Finally, compile the assembly file to an object file:

File_spe.o: $(CFG)/File_spe.S
    $(CC) -c $(CFLAGS) $(CFLAGS_SPE) -o $@ $<

NOTE: These instructions are in PatchForSPE.cpp too.

How's the Performance?

I'm a little hesitant about publishing benchmarks, because I'm still using the old exception-based pure software FPU emulator. So, the performance boost will NOT be comparable to the fast FPU emulator that's coming. Nevertheless, here's some data:

Program	SPE Native	Old W3D_SI (fps)	Taborized W3D_SI (fps)
Cow3d (no info bar)	No	12	~144
Wings Remastered - Bombing - Strafing	Yes	55 12	240-270 95-120
VoxelBird (medium detail)	Yes	<16	~60
VoxelNoid (no shadows)	Yes	~30	~70

IMPORTANT: The comparison is between an SPE optimized W3D_SI, and the old version running via the old slow exception-based FPU emulator. Final performance with the fast FPU emulator may be different.

Wings, VoxelBird and VoxelNoid were all compiled for the SPE in these tests, so those tests show near fully native SPE performance. Performance is similar to a Sam460ex with the same graphics card.

Summary

In brief, to optimize a library for running on the Tabor/A1222:

A version of GCC that supports the SPE (version 5.4.0 or newer should work, up to GCC v7.x)
Only compile bits for SPE that need optimizing (i.e., use the FPU a lot and are performance critical). Functions that have float/double parameters and are part of the library's API should NOT be compiled for the SPE (for compatibility with generic PowerPC code)
Use the PatchForSPE tool to force stack realignment before SPE code is executed

I hope this information is useful. If you discover anything new related to "Taborizing" code, then leave a comment below.
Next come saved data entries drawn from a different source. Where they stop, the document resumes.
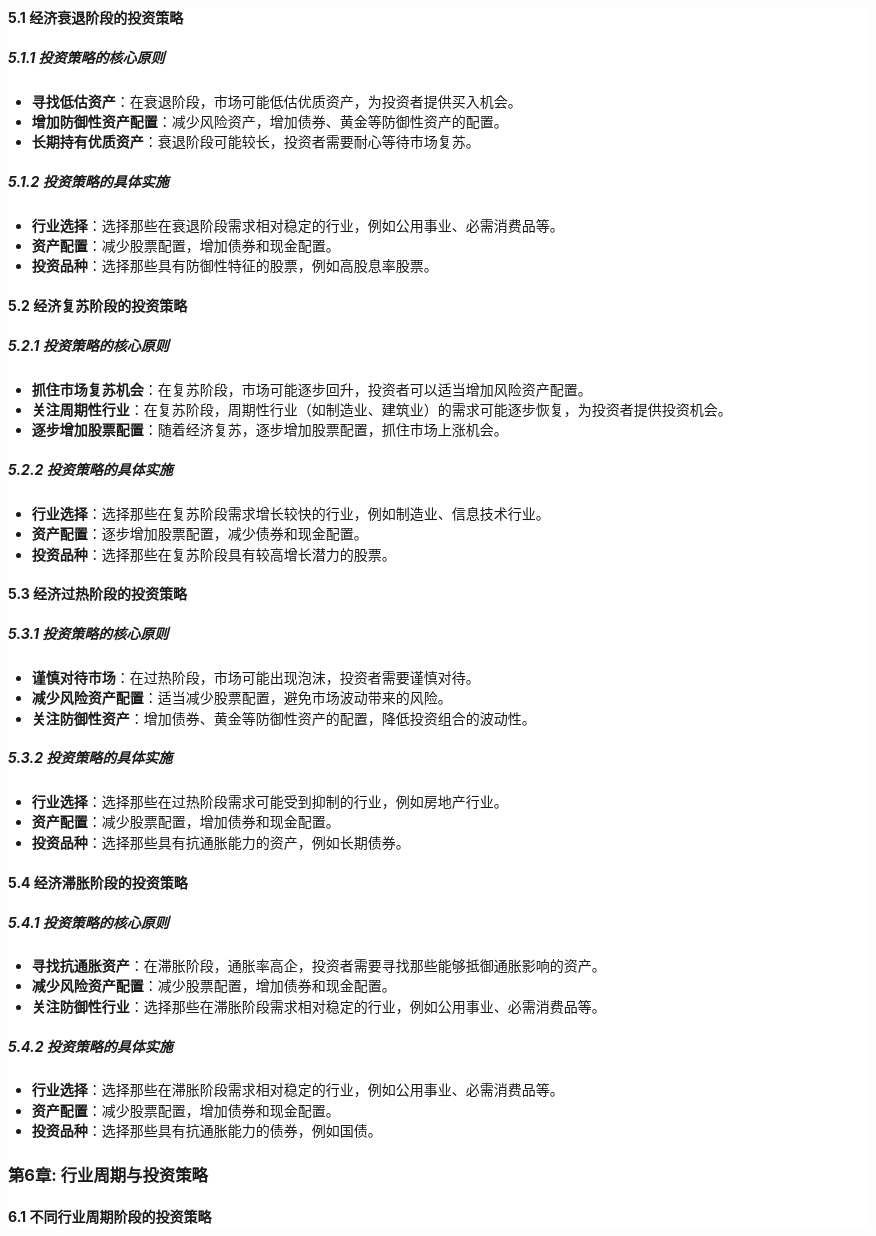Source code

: #### 5.1 经济衰退阶段的投资策略

##### 5.1.1 投资策略的核心原则
- **寻找低估资产**：在衰退阶段，市场可能低估优质资产，为投资者提供买入机会。
- **增加防御性资产配置**：减少风险资产，增加债券、黄金等防御性资产的配置。
- **长期持有优质资产**：衰退阶段可能较长，投资者需要耐心等待市场复苏。

##### 5.1.2 投资策略的具体实施
- **行业选择**：选择那些在衰退阶段需求相对稳定的行业，例如公用事业、必需消费品等。
- **资产配置**：减少股票配置，增加债券和现金配置。
- **投资品种**：选择那些具有防御性特征的股票，例如高股息率股票。

#### 5.2 经济复苏阶段的投资策略

##### 5.2.1 投资策略的核心原则
- **抓住市场复苏机会**：在复苏阶段，市场可能逐步回升，投资者可以适当增加风险资产配置。
- **关注周期性行业**：在复苏阶段，周期性行业（如制造业、建筑业）的需求可能逐步恢复，为投资者提供投资机会。
- **逐步增加股票配置**：随着经济复苏，逐步增加股票配置，抓住市场上涨机会。

##### 5.2.2 投资策略的具体实施
- **行业选择**：选择那些在复苏阶段需求增长较快的行业，例如制造业、信息技术行业。
- **资产配置**：逐步增加股票配置，减少债券和现金配置。
- **投资品种**：选择那些在复苏阶段具有较高增长潜力的股票。

#### 5.3 经济过热阶段的投资策略

##### 5.3.1 投资策略的核心原则
- **谨慎对待市场**：在过热阶段，市场可能出现泡沫，投资者需要谨慎对待。
- **减少风险资产配置**：适当减少股票配置，避免市场波动带来的风险。
- **关注防御性资产**：增加债券、黄金等防御性资产的配置，降低投资组合的波动性。

##### 5.3.2 投资策略的具体实施
- **行业选择**：选择那些在过热阶段需求可能受到抑制的行业，例如房地产行业。
- **资产配置**：减少股票配置，增加债券和现金配置。
- **投资品种**：选择那些具有抗通胀能力的资产，例如长期债券。

#### 5.4 经济滞胀阶段的投资策略

##### 5.4.1 投资策略的核心原则
- **寻找抗通胀资产**：在滞胀阶段，通胀率高企，投资者需要寻找那些能够抵御通胀影响的资产。
- **减少风险资产配置**：减少股票配置，增加债券和现金配置。
- **关注防御性行业**：选择那些在滞胀阶段需求相对稳定的行业，例如公用事业、必需消费品等。

##### 5.4.2 投资策略的具体实施
- **行业选择**：选择那些在滞胀阶段需求相对稳定的行业，例如公用事业、必需消费品等。
- **资产配置**：减少股票配置，增加债券和现金配置。
- **投资品种**：选择那些具有抗通胀能力的债券，例如国债。

### 第6章: 行业周期与投资策略

#### 6.1 不同行业周期阶段的投资策略
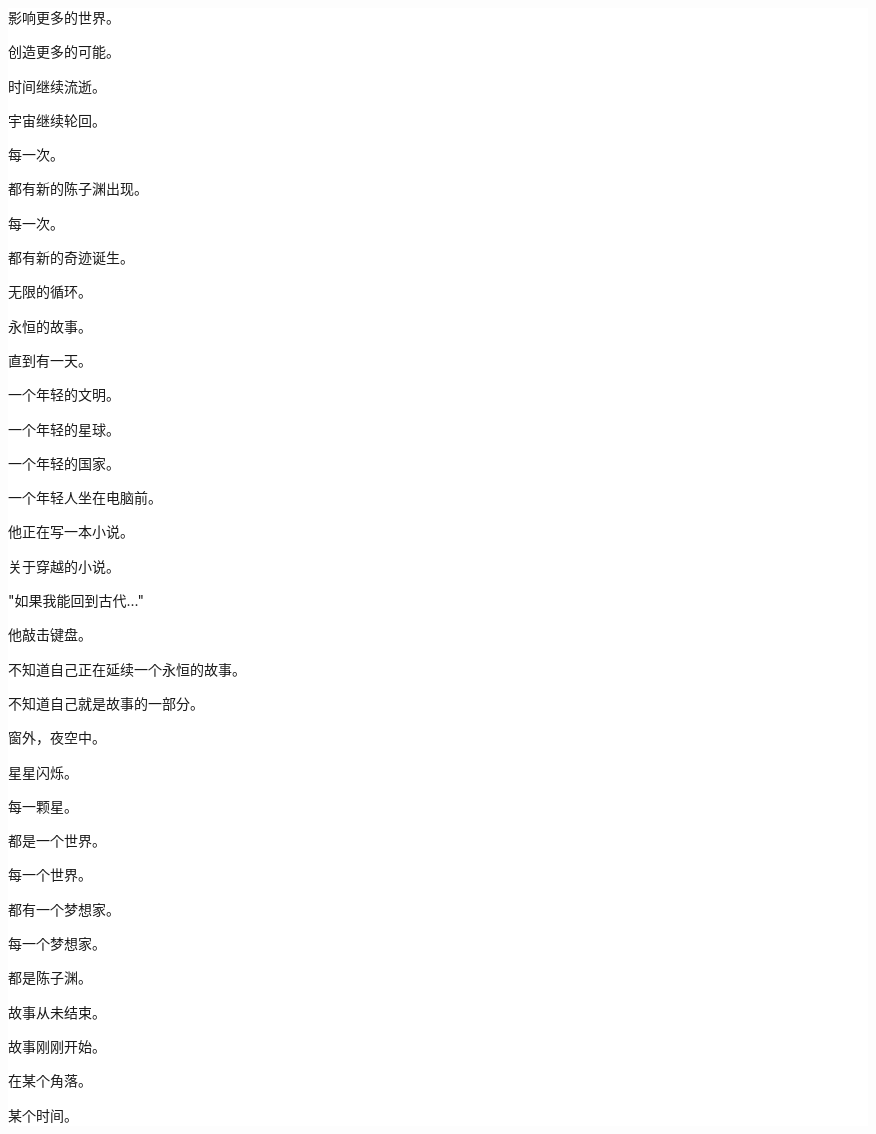 影响更多的世界。

创造更多的可能。

时间继续流逝。

宇宙继续轮回。

每一次。

都有新的陈子渊出现。

每一次。

都有新的奇迹诞生。

无限的循环。

永恒的故事。

直到有一天。

一个年轻的文明。

一个年轻的星球。

一个年轻的国家。

一个年轻人坐在电脑前。

他正在写一本小说。

关于穿越的小说。

"如果我能回到古代..."

他敲击键盘。

不知道自己正在延续一个永恒的故事。

不知道自己就是故事的一部分。

窗外，夜空中。

星星闪烁。

每一颗星。

都是一个世界。

每一个世界。

都有一个梦想家。

每一个梦想家。

都是陈子渊。

故事从未结束。

故事刚刚开始。

在某个角落。

某个时间。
EDIT: 2023/07/27 - Updating based on feedback from Andrea Palmaté & Daniel Müßener.

5 Comments

Hans de Ruiter 27/07/2023 3:33am (9 months ago)

@Daytona675x

Thanks. I'll update the code and blog post accordingly.
Daytona675x 26/07/2023 11:34am (9 months ago)

Yo!

I found GPR 11 to be unsafe to be used for the calculation in the prologue.
I have situations where gcc generates code in which GPR 11 is preloaded in the prologue before the stwu to be later used by some isel commands. In that case your patcher leads to funny behaviour, of course.

I found GPR 12 to be safe, at least in my progs.
Sinan Gürkan 16/04/2018 10:07pm (6 years ago)

@Hans

No it doesn't crash..but nothing seems to happen after Spencer logo screen..
Probably as you said, data processing is a taking a long time..
Hans de Ruiter 14/04/2018 11:38am (6 years ago)

@Sinan

Yes, SPE optimized versions of the drivers are being worked on.

I'm surprised Spencer doesn't even start. If it's crashing, then that's something that needs to be looked at (although it will crash if it tries to use the existing MiniGL). If it starts and then appears to do nothing, then it may actually be working, but loading all the data is taking a long time. The existing exception-based FPU emulator is noticeably slow. For example, OpenArena takes a few minutes to load a level, and other games take a while to start up.
Sinan Gürkan 13/04/2018 4:08pm (6 years ago)

Dear Hans

Thanks for the information..Does that mean we will have SPE optimized versions of W3D_SI and W3D Nova soon from A-Eon?

Currently Freespace runs with 3 fps on Tabor while 3D Platform game Spencer doesn't even start...